Corro y empiezo a recoger las cartas del suelo. ¿Qué hace?, ¿dónde tiene la cabeza? Se habrá vuelto loco. Retrocedo cien o quizá doscientos metros, corriendo y recogiendo las cartas. Pero él no parece apercibirse de mis desvelos, desde luego no me lo agradece tampoco, ni siquiera aminora el paso para que yo pueda devolvérselas. Tengo que recoger del suelo como una veintena de cartas y, aunque soy treinta años más joven que él, con tanto parar y agacharme la distancia entre nosotros crece. Entre una carta y otra, aprieto el paso para no rezagarme y examino las que tengo en la mano. Son cartas para gente de Gost, veo sus nombres y direcciones, el matasellos, correspondencia lista para su entrega. Sin embargo, no creo que ese hombre piense que las está entregando. Hay algunas para personas que conozco: el panadero ya no vive en su casa, no tiene sentido dejar la carta en su buzón; y luego Javor. Javor y el panadero. No puede tratarse de una coincidencia.

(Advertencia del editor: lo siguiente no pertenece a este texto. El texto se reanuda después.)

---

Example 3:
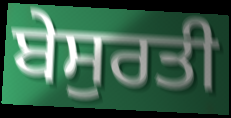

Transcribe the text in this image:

ਬੇਸੁਰਤੀ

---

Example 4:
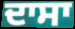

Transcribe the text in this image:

ਦਾਸਾ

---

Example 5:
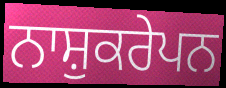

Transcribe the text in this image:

ਨਾਸ਼ੁਕਰੇਪਨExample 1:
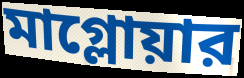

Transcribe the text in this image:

মাগ্লোয়ার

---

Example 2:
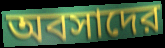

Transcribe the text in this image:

অবসাদের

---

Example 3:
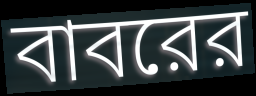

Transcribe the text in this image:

বাবরের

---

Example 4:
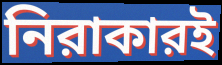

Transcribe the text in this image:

নিরাকারই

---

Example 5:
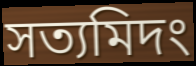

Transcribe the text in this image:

সত্যমিদং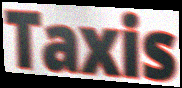
Taxis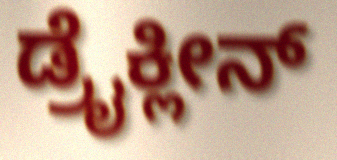
ಡ್ರೈಕ್ಲೀನ್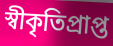
স্বীকৃতিপ্ৰাপ্ত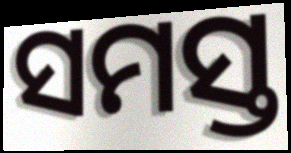
ସମସ୍ତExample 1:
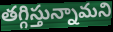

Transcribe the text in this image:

తగ్గిస్తున్నామని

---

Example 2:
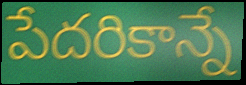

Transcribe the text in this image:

పేదరికాన్నే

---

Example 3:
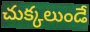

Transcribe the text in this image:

చుక్కలుండే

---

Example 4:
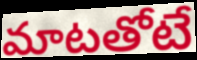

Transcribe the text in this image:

మాటతోటే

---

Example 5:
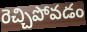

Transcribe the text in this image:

రెచ్చిపోవడం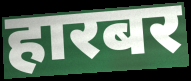
हारबर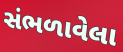
સંભળાવેલા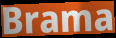
Brama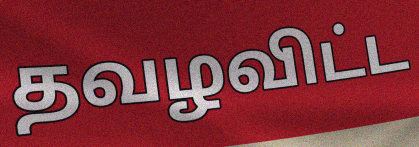
தவழவிட்டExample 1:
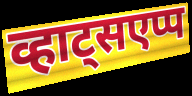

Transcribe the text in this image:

व्हाट्सएप्प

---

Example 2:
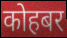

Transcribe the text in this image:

कोहबर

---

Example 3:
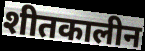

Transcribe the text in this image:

शीतकालीन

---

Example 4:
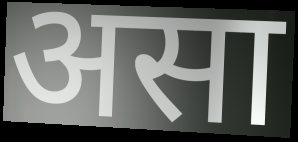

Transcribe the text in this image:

असा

Me echo a correr para darle alcance. Grito otra vez «¡Hoi!», agitando las cartas con el brazo en alto. Esta vez se detiene. Cuando llego a su altura veo que el hombre está llorando, mejor dicho, berreando como un niño: un niño grandote, patizambo, rubicundo. Deja caer todas las cartas, aprieta los puños y pone los brazos rígidos a los costados. Sorbe por la nariz, solloza, habla entrecortadamente. Lo que saco en claro es esto: los hombres que llegaron a Gost hace unos días se han llevado al director de la estafeta, que es el padre de Javor. Buneta lo ha visto con sus propios ojos, cosa que ilustra llevándose un dedo a uno de ellos, enrojecido y húmedo. Ha visto cómo lo metían en una furgoneta gris, dentro de la cual había ya otros hombres: el dueño de un restaurante, el director del hospital, el tipo que regentaba las ferreterías. Él vio lo que pasaba, y cuando aquellos hombres quisieron ver los archivos de la estafeta para conseguir la dirección de los otros nombres que tenían en lista, a él se le ocurrió llevarse las cartas e impedir así que los encontraran. Su plan, hasta el momento, consiste en llevarse a casa tantas cartas como pueda y una vez allí quemarlas.

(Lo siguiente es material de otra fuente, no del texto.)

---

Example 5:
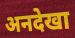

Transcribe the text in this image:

अनदेखाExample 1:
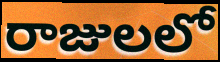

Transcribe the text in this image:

రాజులలో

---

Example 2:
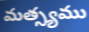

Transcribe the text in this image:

మత్స్యము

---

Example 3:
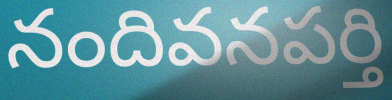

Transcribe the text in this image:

నందివనపర్తి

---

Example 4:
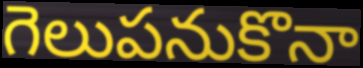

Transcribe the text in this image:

గెలుపనుకొనా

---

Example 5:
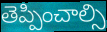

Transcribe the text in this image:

తెప్పించాల్సి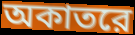
অকাতরে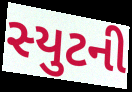
સ્યુટની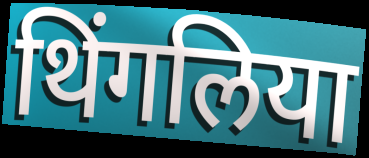
थिंगलिया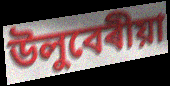
উলুবেৰীয়াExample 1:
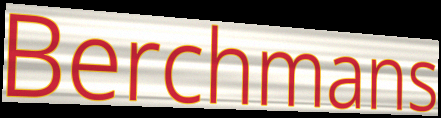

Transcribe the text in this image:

Berchmans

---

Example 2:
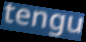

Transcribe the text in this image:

tengu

Todos los destinatarios son personas que van a la iglesia ortodoxa; el nombre del sacerdote consta en una de las cartas. Personas que para decir «pan» dicen hleb. Me agacho y recojo del suelo tantas cartas como puedo. Me las meto a la fuerza en los bolsillos, y cuando los tengo todos llenos recojo más y las tiro al río desde el pretil del puente. El hombre me ha contagiado su locura; cuando doy media vuelta lo veo alejarse despacio con el aire de un niño pequeño que se hubiera extraviado.

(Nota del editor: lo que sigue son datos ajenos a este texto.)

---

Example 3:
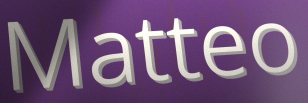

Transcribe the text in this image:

Matteo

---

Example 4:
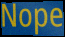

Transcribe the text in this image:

Nope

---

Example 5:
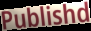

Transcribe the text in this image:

PublishdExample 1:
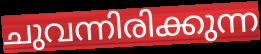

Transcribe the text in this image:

ചുവന്നിരിക്കുന്ന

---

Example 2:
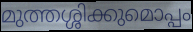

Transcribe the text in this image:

മുത്തശ്ശിക്കുമൊപ്പം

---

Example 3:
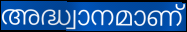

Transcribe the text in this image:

അദ്ധ്വാനമാണ്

Y entonces empiezo a correr. Corro. Hacia la casa azul.
Sacudí la cabeza. Me aparté de la ventana. Era ya de noche y tenía en el estómago el nudo de un mal presentimiento. Lo había sentido durante todo el verano, pero en ese momento, al ver a Fabjan en la penumbra delante de la casa azul, pensé: «Ya es una realidad, las cosas están cambiando». No soy religioso, pero tuve la sensación de que Laura nos había sido enviada por algún motivo. No digo que fuera el caso, sino que así me lo pareció entonces, esa noche en particular, estando en el lugar exacto donde antes había visto a Fabjan. Me llegó el olor a hierba chamuscada por su cigarrillo.